◆ TASK DIRECTIONS
Recast the rows as a numbered list with blank lines dropped, starting at the line that has "Lines per view: lens" and stopping after the line that has "dist [0.001630, -0.002742]". Leave the pictures out of your answer.

◆ SOURCE MATERIAL
╔══

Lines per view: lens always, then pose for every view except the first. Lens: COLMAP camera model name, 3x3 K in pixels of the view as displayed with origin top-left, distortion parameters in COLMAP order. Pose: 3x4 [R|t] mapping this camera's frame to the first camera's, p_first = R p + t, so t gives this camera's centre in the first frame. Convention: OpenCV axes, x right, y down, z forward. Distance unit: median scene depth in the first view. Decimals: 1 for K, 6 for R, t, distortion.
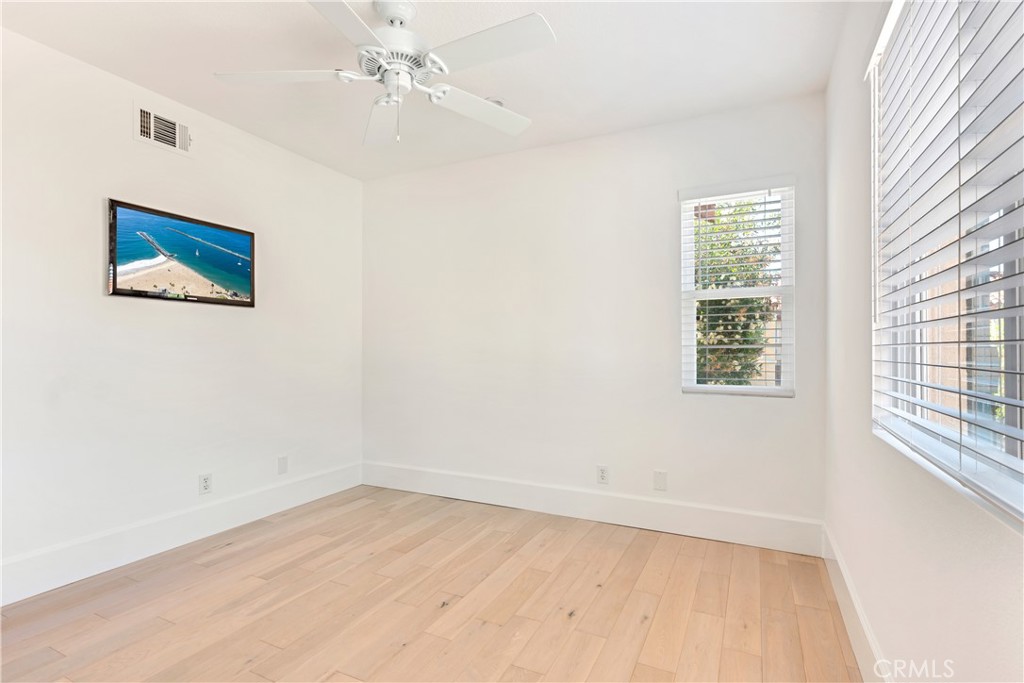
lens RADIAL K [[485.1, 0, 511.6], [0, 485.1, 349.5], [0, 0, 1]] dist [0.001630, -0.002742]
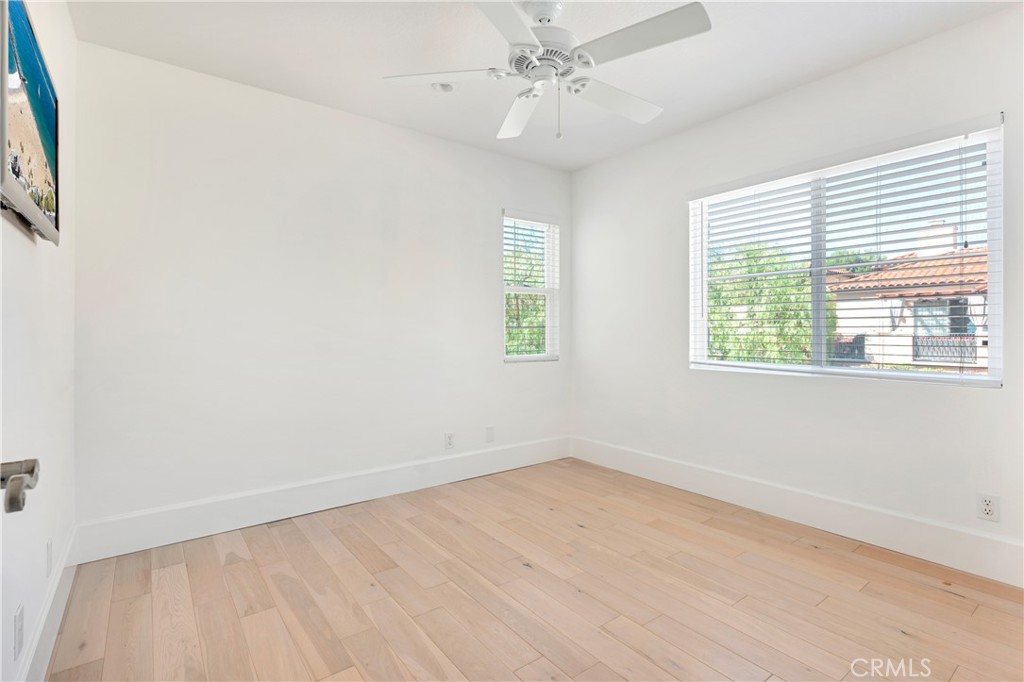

╚══
╔══

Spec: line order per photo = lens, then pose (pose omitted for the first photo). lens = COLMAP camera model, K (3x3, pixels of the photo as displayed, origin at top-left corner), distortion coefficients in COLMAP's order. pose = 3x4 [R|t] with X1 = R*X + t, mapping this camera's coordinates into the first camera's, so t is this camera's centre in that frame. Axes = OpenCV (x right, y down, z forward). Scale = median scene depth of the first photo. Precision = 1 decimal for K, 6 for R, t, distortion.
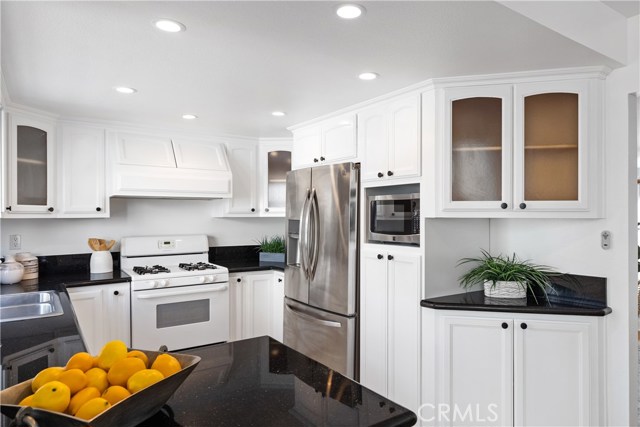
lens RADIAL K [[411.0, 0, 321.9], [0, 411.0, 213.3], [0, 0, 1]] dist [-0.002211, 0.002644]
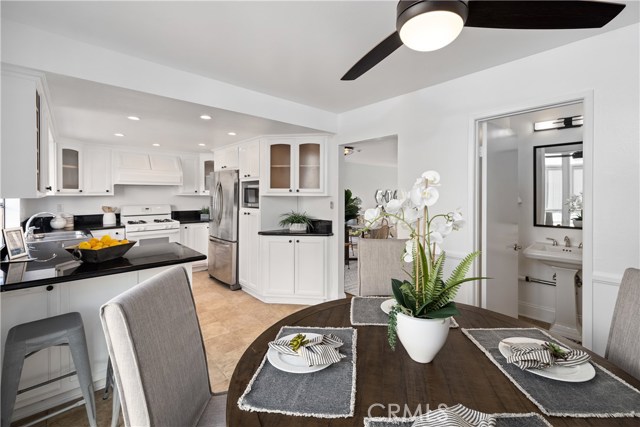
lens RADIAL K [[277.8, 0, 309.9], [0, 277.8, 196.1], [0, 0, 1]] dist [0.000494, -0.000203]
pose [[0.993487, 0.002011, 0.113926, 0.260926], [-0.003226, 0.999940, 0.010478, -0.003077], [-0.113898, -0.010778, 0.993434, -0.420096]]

╚══

◆ THE COMPLETED TASK
1. Lines per view: lens always, then pose for every view except the first. Lens: COLMAP camera model name, 3x3 K in pixels of the view as displayed with origin top-left, distortion parameters in COLMAP order. Pose: 3x4 [R|t] mapping this camera's frame to the first camera's, p_first = R p + t, so t gives this camera's centre in the first frame. Convention: OpenCV axes, x right, y down, z forward. Distance unit: median scene depth in the first view. Decimals: 1 for K, 6 for R, t, distortion.
2. lens RADIAL K [[485.1, 0, 511.6], [0, 485.1, 349.5], [0, 0, 1]] dist [0.001630, -0.002742]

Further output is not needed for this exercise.